**INSTRUCTIONS TO FOLLOW**
Search for the word "return" in the entries. Each line that holds it should be copied.
RECORDS FOR PROCESSING section start
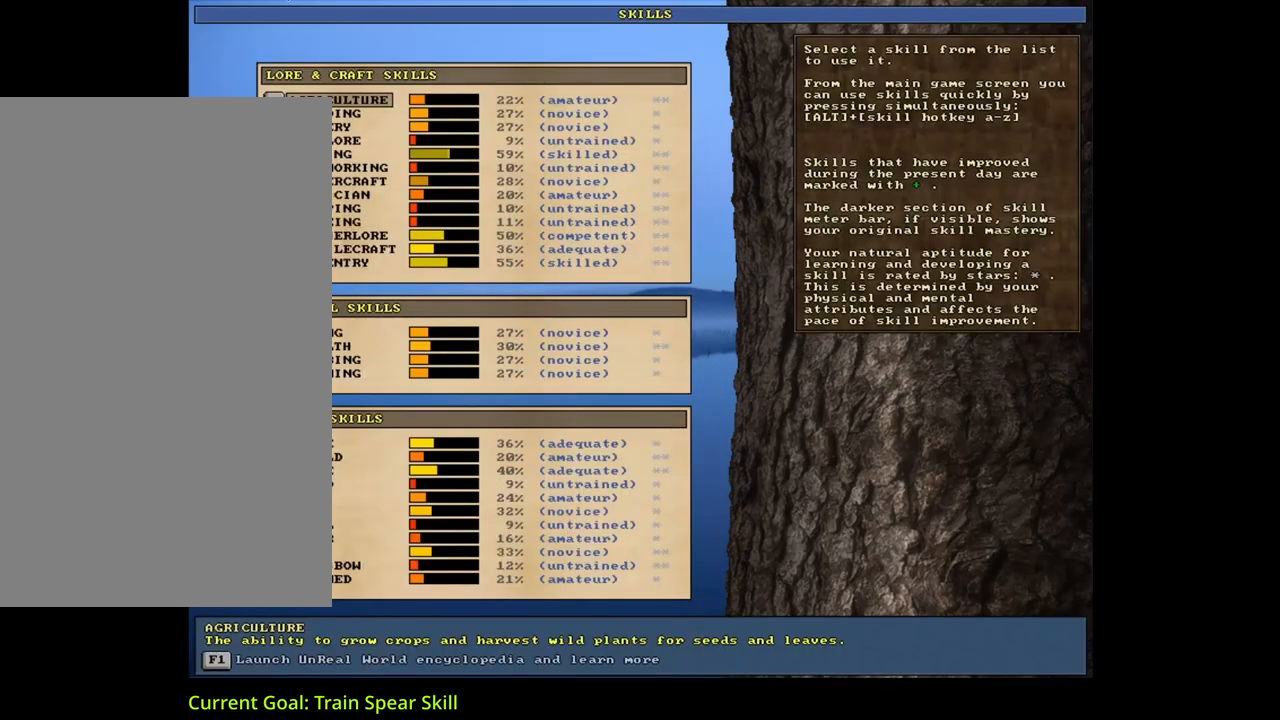
{"keys": ["escape"], "mouse": [], "events": [[450, "escape", "down"]]}
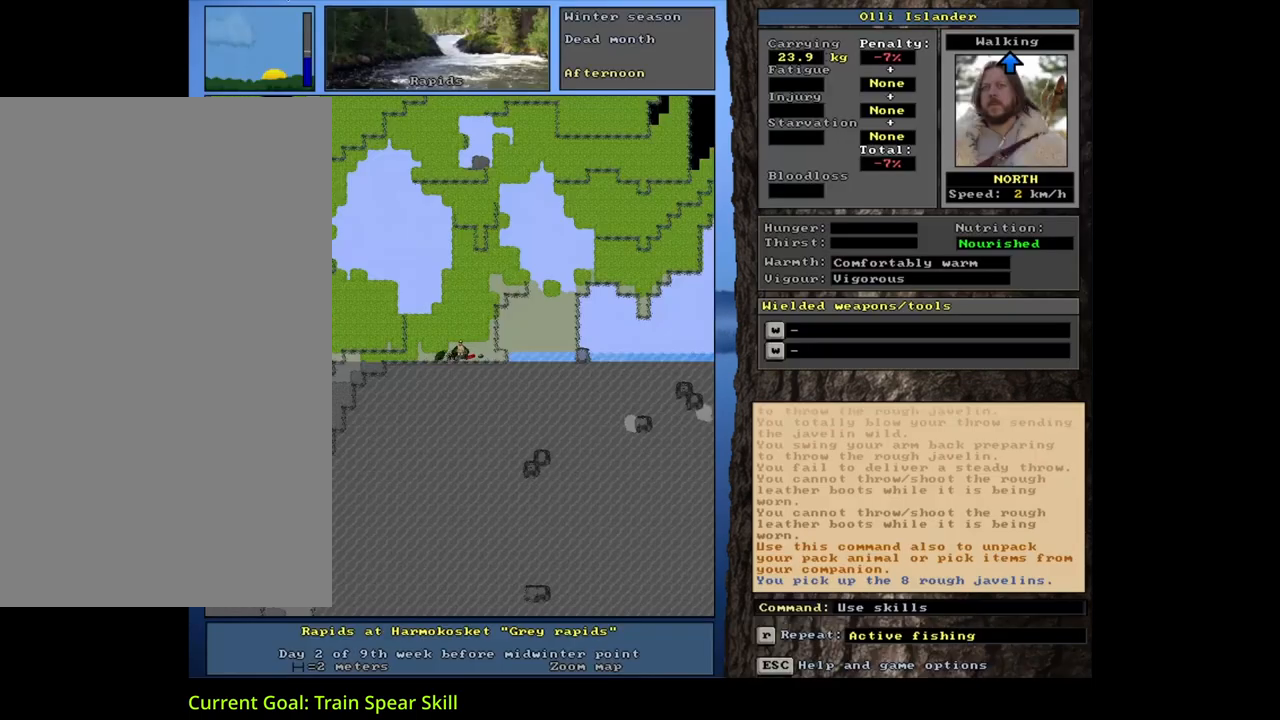
{"keys": ["return"], "mouse": [], "events": [[33, "escape", "up"], [83, "t", "down"], [183, "t", "up"], [317, "return", "down"], [383, "return", "up"], [450, "return", "down"]]}
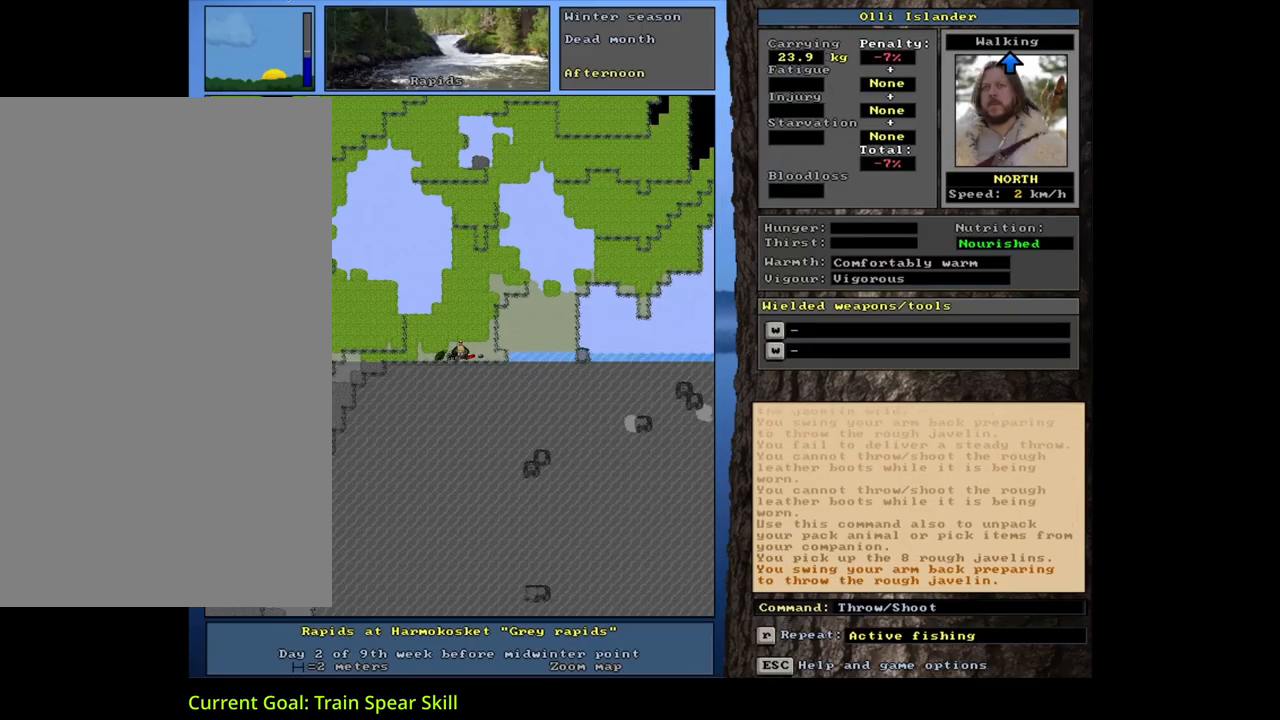
{"keys": ["return"], "mouse": [], "events": [[33, "return", "up"], [217, "t", "down"], [317, "t", "up"], [450, "return", "down"]]}
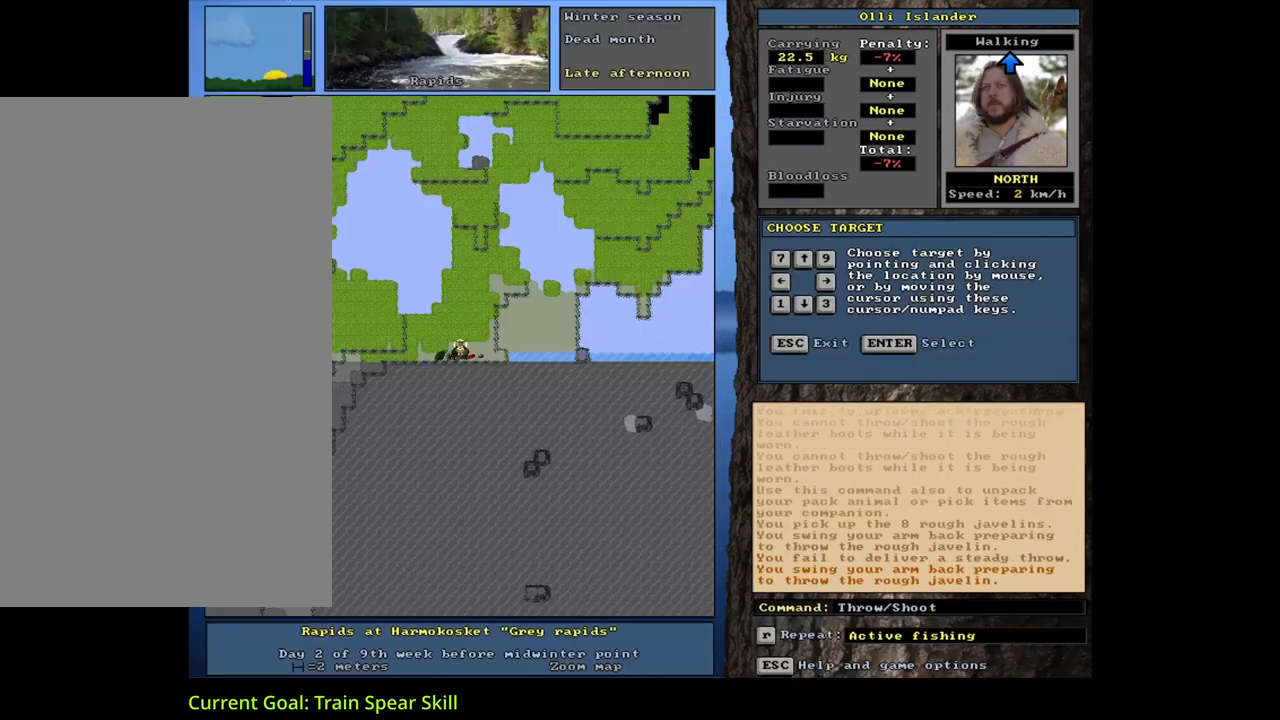
{"keys": [], "mouse": [], "events": [[17, "return", "up"], [83, "return", "down"], [133, "return", "up"], [367, "t", "down"], [483, "t", "up"]]}
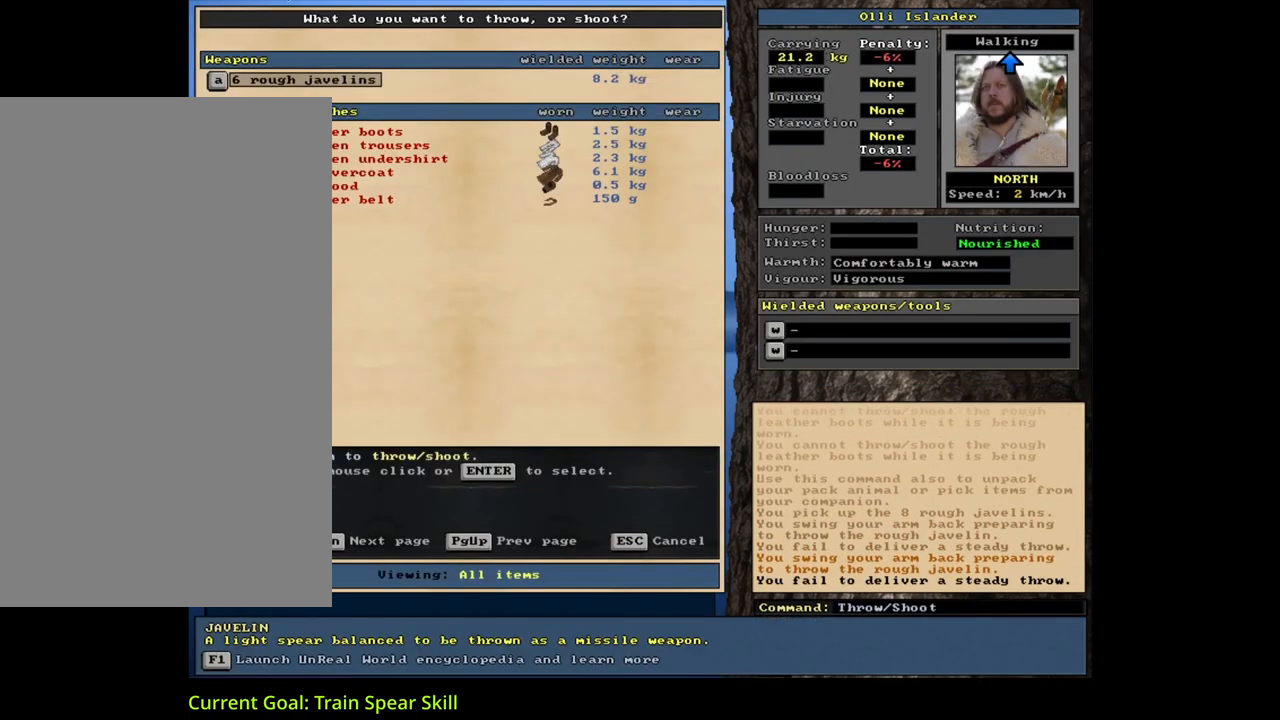
{"keys": [], "mouse": [], "events": [[133, "return", "down"], [183, "return", "up"], [233, "return", "down"], [350, "return", "up"]]}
RECORDS FOR PROCESSING section end
**PROBLEM SOLUTION**
{"keys": ["return"], "mouse": [], "events": [[33, "escape", "up"], [83, "t", "down"], [183, "t", "up"], [317, "return", "down"], [383, "return", "up"], [450, "return", "down"]]}
{"keys": ["return"], "mouse": [], "events": [[33, "return", "up"], [217, "t", "down"], [317, "t", "up"], [450, "return", "down"]]}
{"keys": [], "mouse": [], "events": [[17, "return", "up"], [83, "return", "down"], [133, "return", "up"], [367, "t", "down"], [483, "t", "up"]]}
{"keys": [], "mouse": [], "events": [[133, "return", "down"], [183, "return", "up"], [233, "return", "down"], [350, "return", "up"]]}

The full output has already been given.